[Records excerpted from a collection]
Segment Open
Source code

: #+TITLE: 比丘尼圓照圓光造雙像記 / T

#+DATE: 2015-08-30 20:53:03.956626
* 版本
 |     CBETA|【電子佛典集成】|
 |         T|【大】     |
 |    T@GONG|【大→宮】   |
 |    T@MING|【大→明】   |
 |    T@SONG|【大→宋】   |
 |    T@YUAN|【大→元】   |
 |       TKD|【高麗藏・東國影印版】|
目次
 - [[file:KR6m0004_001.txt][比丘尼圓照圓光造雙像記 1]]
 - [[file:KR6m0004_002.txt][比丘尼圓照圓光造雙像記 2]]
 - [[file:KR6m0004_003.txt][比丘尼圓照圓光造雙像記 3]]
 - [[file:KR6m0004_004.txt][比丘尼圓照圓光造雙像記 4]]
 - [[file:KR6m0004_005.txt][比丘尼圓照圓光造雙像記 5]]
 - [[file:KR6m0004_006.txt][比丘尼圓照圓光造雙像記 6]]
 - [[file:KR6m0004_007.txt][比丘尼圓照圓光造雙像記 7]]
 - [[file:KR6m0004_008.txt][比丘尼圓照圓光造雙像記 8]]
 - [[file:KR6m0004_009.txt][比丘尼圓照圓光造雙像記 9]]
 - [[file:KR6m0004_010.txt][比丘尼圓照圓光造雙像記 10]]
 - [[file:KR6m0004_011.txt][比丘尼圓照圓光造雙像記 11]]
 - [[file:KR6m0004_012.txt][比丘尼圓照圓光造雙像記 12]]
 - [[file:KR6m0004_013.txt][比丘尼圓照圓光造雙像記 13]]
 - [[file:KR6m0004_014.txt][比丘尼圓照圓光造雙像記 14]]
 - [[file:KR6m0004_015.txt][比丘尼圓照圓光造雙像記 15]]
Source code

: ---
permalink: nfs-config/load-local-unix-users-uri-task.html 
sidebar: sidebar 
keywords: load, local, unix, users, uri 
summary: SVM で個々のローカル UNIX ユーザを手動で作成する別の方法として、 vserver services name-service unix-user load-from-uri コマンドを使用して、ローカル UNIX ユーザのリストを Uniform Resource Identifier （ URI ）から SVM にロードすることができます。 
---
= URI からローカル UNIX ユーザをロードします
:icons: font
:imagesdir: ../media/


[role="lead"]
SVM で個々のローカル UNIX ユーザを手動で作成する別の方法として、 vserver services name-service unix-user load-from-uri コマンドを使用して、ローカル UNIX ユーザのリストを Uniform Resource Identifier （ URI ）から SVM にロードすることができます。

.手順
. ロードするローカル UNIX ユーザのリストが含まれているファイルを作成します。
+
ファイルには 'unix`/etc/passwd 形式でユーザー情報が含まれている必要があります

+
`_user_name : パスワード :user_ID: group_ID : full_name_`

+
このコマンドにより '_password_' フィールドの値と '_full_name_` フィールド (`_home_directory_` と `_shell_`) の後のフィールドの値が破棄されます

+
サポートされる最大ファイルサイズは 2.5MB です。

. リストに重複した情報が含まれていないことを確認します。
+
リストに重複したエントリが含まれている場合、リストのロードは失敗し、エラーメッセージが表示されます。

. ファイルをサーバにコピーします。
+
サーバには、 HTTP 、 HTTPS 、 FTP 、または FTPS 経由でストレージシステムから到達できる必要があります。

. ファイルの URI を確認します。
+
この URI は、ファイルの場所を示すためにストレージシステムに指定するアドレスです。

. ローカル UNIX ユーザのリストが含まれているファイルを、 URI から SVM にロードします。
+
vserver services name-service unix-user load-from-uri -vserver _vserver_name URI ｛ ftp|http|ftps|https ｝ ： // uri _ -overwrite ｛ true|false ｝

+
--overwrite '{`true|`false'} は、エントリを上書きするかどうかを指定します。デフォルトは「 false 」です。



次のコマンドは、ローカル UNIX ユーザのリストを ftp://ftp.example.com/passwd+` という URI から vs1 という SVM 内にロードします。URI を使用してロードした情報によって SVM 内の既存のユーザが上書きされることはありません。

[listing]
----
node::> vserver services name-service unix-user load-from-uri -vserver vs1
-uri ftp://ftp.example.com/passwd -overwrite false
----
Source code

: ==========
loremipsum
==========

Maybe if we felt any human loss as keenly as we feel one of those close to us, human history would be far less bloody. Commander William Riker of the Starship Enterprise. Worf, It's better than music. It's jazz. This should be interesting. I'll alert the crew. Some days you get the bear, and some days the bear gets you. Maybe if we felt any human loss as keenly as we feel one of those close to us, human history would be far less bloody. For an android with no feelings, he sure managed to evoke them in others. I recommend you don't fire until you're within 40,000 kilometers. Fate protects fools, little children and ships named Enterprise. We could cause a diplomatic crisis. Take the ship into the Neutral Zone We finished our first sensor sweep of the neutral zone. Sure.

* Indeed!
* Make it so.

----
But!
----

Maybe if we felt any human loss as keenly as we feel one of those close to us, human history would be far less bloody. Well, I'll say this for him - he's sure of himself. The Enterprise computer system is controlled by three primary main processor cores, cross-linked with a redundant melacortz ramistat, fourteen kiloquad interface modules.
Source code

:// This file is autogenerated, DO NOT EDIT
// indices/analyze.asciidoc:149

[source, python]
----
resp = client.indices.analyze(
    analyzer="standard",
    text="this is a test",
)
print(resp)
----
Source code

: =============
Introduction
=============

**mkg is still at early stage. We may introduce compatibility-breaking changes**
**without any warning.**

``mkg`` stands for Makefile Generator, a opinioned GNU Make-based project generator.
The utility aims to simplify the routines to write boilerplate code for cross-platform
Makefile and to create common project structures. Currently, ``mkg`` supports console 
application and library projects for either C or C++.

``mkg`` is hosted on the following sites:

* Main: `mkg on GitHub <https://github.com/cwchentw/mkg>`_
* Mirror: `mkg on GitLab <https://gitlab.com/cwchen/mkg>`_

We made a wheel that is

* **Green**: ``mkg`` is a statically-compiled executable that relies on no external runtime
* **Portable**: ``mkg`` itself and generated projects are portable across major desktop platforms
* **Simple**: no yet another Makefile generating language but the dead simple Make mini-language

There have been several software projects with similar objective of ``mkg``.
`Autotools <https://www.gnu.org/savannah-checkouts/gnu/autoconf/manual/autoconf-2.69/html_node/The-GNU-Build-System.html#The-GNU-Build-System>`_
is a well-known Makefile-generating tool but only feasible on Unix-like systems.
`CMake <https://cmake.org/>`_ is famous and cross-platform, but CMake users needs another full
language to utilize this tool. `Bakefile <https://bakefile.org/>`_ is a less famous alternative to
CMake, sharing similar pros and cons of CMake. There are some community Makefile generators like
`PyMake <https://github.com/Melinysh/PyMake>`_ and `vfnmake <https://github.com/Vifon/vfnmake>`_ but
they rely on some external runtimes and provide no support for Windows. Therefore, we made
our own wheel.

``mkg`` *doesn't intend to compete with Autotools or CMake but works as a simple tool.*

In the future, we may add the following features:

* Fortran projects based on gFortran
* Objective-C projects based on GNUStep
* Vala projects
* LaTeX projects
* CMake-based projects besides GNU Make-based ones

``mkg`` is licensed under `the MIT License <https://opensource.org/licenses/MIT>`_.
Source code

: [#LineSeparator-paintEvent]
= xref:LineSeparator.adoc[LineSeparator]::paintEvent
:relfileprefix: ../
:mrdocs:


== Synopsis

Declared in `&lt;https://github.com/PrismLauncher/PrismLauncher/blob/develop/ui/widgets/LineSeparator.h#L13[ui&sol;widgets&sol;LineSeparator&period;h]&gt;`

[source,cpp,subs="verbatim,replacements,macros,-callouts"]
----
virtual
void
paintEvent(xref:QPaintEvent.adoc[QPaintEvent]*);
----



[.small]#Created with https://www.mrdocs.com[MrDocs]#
Segment Closed
» Request:
After reading the lines above, reproduce them all exactly.

» Response to this task:
Source code

: #+TITLE: 比丘尼圓照圓光造雙像記 / T

#+DATE: 2015-08-30 20:53:03.956626
* 版本
 |     CBETA|【電子佛典集成】|
 |         T|【大】     |
 |    T@GONG|【大→宮】   |
 |    T@MING|【大→明】   |
 |    T@SONG|【大→宋】   |
 |    T@YUAN|【大→元】   |
 |       TKD|【高麗藏・東國影印版】|
目次
 - [[file:KR6m0004_001.txt][比丘尼圓照圓光造雙像記 1]]
 - [[file:KR6m0004_002.txt][比丘尼圓照圓光造雙像記 2]]
 - [[file:KR6m0004_003.txt][比丘尼圓照圓光造雙像記 3]]
 - [[file:KR6m0004_004.txt][比丘尼圓照圓光造雙像記 4]]
 - [[file:KR6m0004_005.txt][比丘尼圓照圓光造雙像記 5]]
 - [[file:KR6m0004_006.txt][比丘尼圓照圓光造雙像記 6]]
 - [[file:KR6m0004_007.txt][比丘尼圓照圓光造雙像記 7]]
 - [[file:KR6m0004_008.txt][比丘尼圓照圓光造雙像記 8]]
 - [[file:KR6m0004_009.txt][比丘尼圓照圓光造雙像記 9]]
 - [[file:KR6m0004_010.txt][比丘尼圓照圓光造雙像記 10]]
 - [[file:KR6m0004_011.txt][比丘尼圓照圓光造雙像記 11]]
 - [[file:KR6m0004_012.txt][比丘尼圓照圓光造雙像記 12]]
 - [[file:KR6m0004_013.txt][比丘尼圓照圓光造雙像記 13]]
 - [[file:KR6m0004_014.txt][比丘尼圓照圓光造雙像記 14]]
 - [[file:KR6m0004_015.txt][比丘尼圓照圓光造雙像記 15]]
Source code

: ---
permalink: nfs-config/load-local-unix-users-uri-task.html 
sidebar: sidebar 
keywords: load, local, unix, users, uri 
summary: SVM で個々のローカル UNIX ユーザを手動で作成する別の方法として、 vserver services name-service unix-user load-from-uri コマンドを使用して、ローカル UNIX ユーザのリストを Uniform Resource Identifier （ URI ）から SVM にロードすることができます。 
---
= URI からローカル UNIX ユーザをロードします
:icons: font
:imagesdir: ../media/


[role="lead"]
SVM で個々のローカル UNIX ユーザを手動で作成する別の方法として、 vserver services name-service unix-user load-from-uri コマンドを使用して、ローカル UNIX ユーザのリストを Uniform Resource Identifier （ URI ）から SVM にロードすることができます。

.手順
. ロードするローカル UNIX ユーザのリストが含まれているファイルを作成します。
+
ファイルには 'unix`/etc/passwd 形式でユーザー情報が含まれている必要があります

+
`_user_name : パスワード :user_ID: group_ID : full_name_`

+
このコマンドにより '_password_' フィールドの値と '_full_name_` フィールド (`_home_directory_` と `_shell_`) の後のフィールドの値が破棄されます

+
サポートされる最大ファイルサイズは 2.5MB です。

. リストに重複した情報が含まれていないことを確認します。
+
リストに重複したエントリが含まれている場合、リストのロードは失敗し、エラーメッセージが表示されます。

. ファイルをサーバにコピーします。
+
サーバには、 HTTP 、 HTTPS 、 FTP 、または FTPS 経由でストレージシステムから到達できる必要があります。

. ファイルの URI を確認します。
+
この URI は、ファイルの場所を示すためにストレージシステムに指定するアドレスです。

. ローカル UNIX ユーザのリストが含まれているファイルを、 URI から SVM にロードします。
+
vserver services name-service unix-user load-from-uri -vserver _vserver_name URI ｛ ftp|http|ftps|https ｝ ： // uri _ -overwrite ｛ true|false ｝

+
--overwrite '{`true|`false'} は、エントリを上書きするかどうかを指定します。デフォルトは「 false 」です。



次のコマンドは、ローカル UNIX ユーザのリストを ftp://ftp.example.com/passwd+` という URI から vs1 という SVM 内にロードします。URI を使用してロードした情報によって SVM 内の既存のユーザが上書きされることはありません。

[listing]
----
node::> vserver services name-service unix-user load-from-uri -vserver vs1
-uri ftp://ftp.example.com/passwd -overwrite false
----
Source code

: ==========
loremipsum
==========

Maybe if we felt any human loss as keenly as we feel one of those close to us, human history would be far less bloody. Commander William Riker of the Starship Enterprise. Worf, It's better than music. It's jazz. This should be interesting. I'll alert the crew. Some days you get the bear, and some days the bear gets you. Maybe if we felt any human loss as keenly as we feel one of those close to us, human history would be far less bloody. For an android with no feelings, he sure managed to evoke them in others. I recommend you don't fire until you're within 40,000 kilometers. Fate protects fools, little children and ships named Enterprise. We could cause a diplomatic crisis. Take the ship into the Neutral Zone We finished our first sensor sweep of the neutral zone. Sure.

* Indeed!
* Make it so.

----
But!
----

Maybe if we felt any human loss as keenly as we feel one of those close to us, human history would be far less bloody. Well, I'll say this for him - he's sure of himself. The Enterprise computer system is controlled by three primary main processor cores, cross-linked with a redundant melacortz ramistat, fourteen kiloquad interface modules.
Source code

:// This file is autogenerated, DO NOT EDIT
// indices/analyze.asciidoc:149

[source, python]
----
resp = client.indices.analyze(
    analyzer="standard",
    text="this is a test",
)
print(resp)
----
Source code

: =============
Introduction
=============

**mkg is still at early stage. We may introduce compatibility-breaking changes**
**without any warning.**

``mkg`` stands for Makefile Generator, a opinioned GNU Make-based project generator.
The utility aims to simplify the routines to write boilerplate code for cross-platform
Makefile and to create common project structures. Currently, ``mkg`` supports console 
application and library projects for either C or C++.

``mkg`` is hosted on the following sites:

* Main: `mkg on GitHub <https://github.com/cwchentw/mkg>`_
* Mirror: `mkg on GitLab <https://gitlab.com/cwchen/mkg>`_

We made a wheel that is

* **Green**: ``mkg`` is a statically-compiled executable that relies on no external runtime
* **Portable**: ``mkg`` itself and generated projects are portable across major desktop platforms
* **Simple**: no yet another Makefile generating language but the dead simple Make mini-language

There have been several software projects with similar objective of ``mkg``.
`Autotools <https://www.gnu.org/savannah-checkouts/gnu/autoconf/manual/autoconf-2.69/html_node/The-GNU-Build-System.html#The-GNU-Build-System>`_
is a well-known Makefile-generating tool but only feasible on Unix-like systems.
`CMake <https://cmake.org/>`_ is famous and cross-platform, but CMake users needs another full
language to utilize this tool. `Bakefile <https://bakefile.org/>`_ is a less famous alternative to
CMake, sharing similar pros and cons of CMake. There are some community Makefile generators like
`PyMake <https://github.com/Melinysh/PyMake>`_ and `vfnmake <https://github.com/Vifon/vfnmake>`_ but
they rely on some external runtimes and provide no support for Windows. Therefore, we made
our own wheel.

``mkg`` *doesn't intend to compete with Autotools or CMake but works as a simple tool.*

In the future, we may add the following features:

* Fortran projects based on gFortran
* Objective-C projects based on GNUStep
* Vala projects
* LaTeX projects
* CMake-based projects besides GNU Make-based ones

``mkg`` is licensed under `the MIT License <https://opensource.org/licenses/MIT>`_.
Source code

: [#LineSeparator-paintEvent]
= xref:LineSeparator.adoc[LineSeparator]::paintEvent
:relfileprefix: ../
:mrdocs:


== Synopsis

Declared in `&lt;https://github.com/PrismLauncher/PrismLauncher/blob/develop/ui/widgets/LineSeparator.h#L13[ui&sol;widgets&sol;LineSeparator&period;h]&gt;`

[source,cpp,subs="verbatim,replacements,macros,-callouts"]
----
virtual
void
paintEvent(xref:QPaintEvent.adoc[QPaintEvent]*);
----



[.small]#Created with https://www.mrdocs.com[MrDocs]#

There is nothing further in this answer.